In November 2009, Bankshares offered to issue stock in satisfaction of the diversification elections, but informed participants that it would not honor the put options. Bankshares also gave participants the option to change their 2009 diversification elections in light of this new information. The Bryants contended, however, that this offer to receive the illiquid stock of a failing bank and the resultant tax liability presented a "Hobson's Choice," a choice that really wasn't a choice.

Plan Administrator Defends Decision

The plan fiduciary contended that, given Bankshares' deteriorating financial condition, it acted in the best interests of all plan participants by refusing to honor the diversification elections. The administrator further contended that, in November 2009, the Bryants voluntarily submitted new diversification elections to keep their stock in the plan and that these new elections voided their April 2009 diversification elections.

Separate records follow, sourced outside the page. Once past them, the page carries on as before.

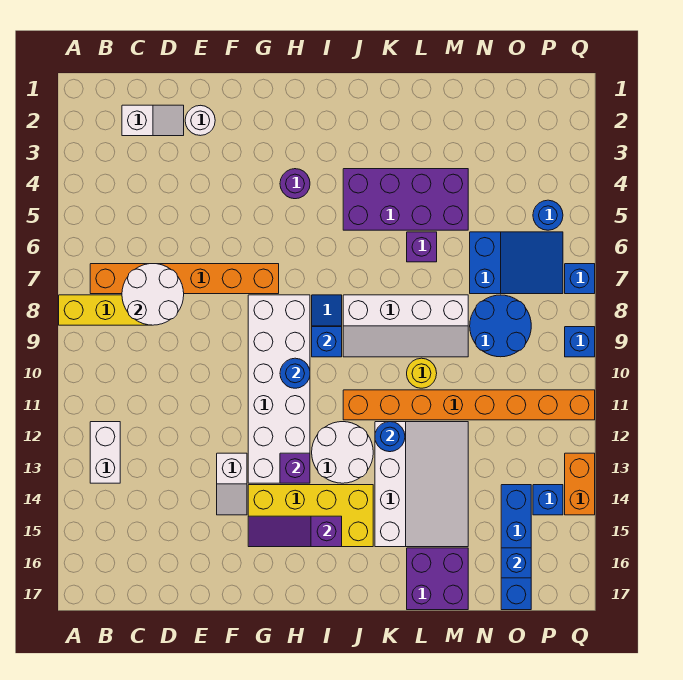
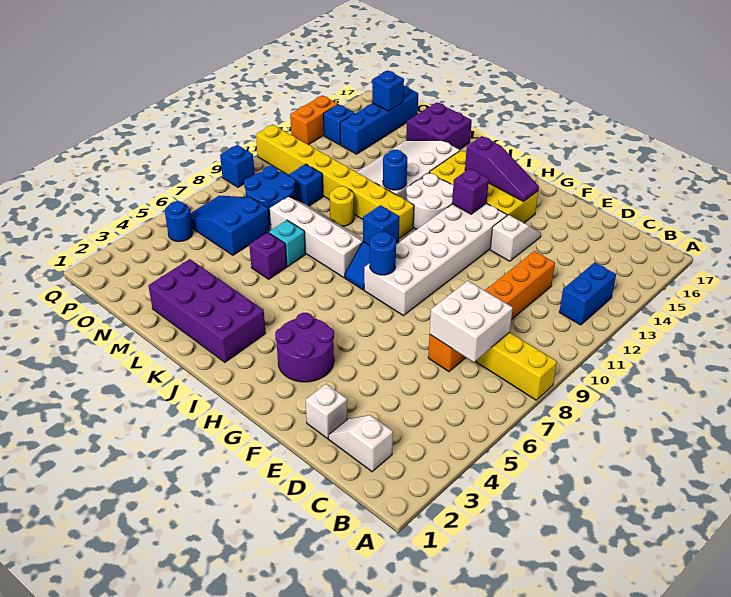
orange 1x6 brick [90,264,279,294] -> orange 1x6 brick turned to [428,251,555,372]
white 1x2 brick [90,422,120,483] -> blue 1x2 brick [559,262,616,325]
white 2x2 round brick [122,264,184,325] -> white 2x2 brick [430,281,513,362]
white 1x1 round brick [185,105,215,136] -> white 1x1 brick [306,384,347,438]
purple 1x1 round brick [280,169,310,199] -> purple 2x2 round brick [275,313,334,382]
blue 1x1 round brick [280,358,310,388] -> blue 1x1 round brick moved to [370,232,396,275]
purple 2x4 brick [343,169,468,230] -> purple 2x4 brick moved to [148,259,266,362]
orange 1x8 brick [343,390,595,420] -> yellow 1x8 brick [256,124,414,238]
none -> cyan 1x1 brick [269,220,306,266]
blue 1x1 brick [565,264,595,294] -> blue 1x1 brick moved to [289,164,323,206]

Judge Watkins did not buy those arguments. Rather, he held that the plan provided no provision that permitted an interim valuation or that gave the plan administrator discretion to fail to implement a diversification election upon a proper election.

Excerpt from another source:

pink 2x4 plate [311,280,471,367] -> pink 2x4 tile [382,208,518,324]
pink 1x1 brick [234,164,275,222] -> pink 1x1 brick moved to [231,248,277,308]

"The Plan administrator's construction of the Plan to permit a special valuation in times of Bankshares' financial crisis clearly conflicts with the Plan language. Notably, the Plan could have made an exception for an alternative valuation date or other contingency plan in unexpected times of financial stress, but it did not," Watkins wrote.

Moreover, he held that the plan administrator's decision to deny plaintiffs the plan's right-to-diversify election based upon the November 2009 forms was arbitrary and capricious. "There is not a reasonable basis to support the Plan administrator's conclusion that the November 2009 elections was, in essence, a waiver of benefits promised to plaintiffs under the Plan," Watkins wrote.

Judge Watkins wrote that, "The decisions conflict with the clear, specific, and mandatory terms of the Plan governing stock valuation, a participant's right to make a diversification election, and a participant's right to exercise a put option on distributed shares and, at the same time, render those mandatory terms nugatory."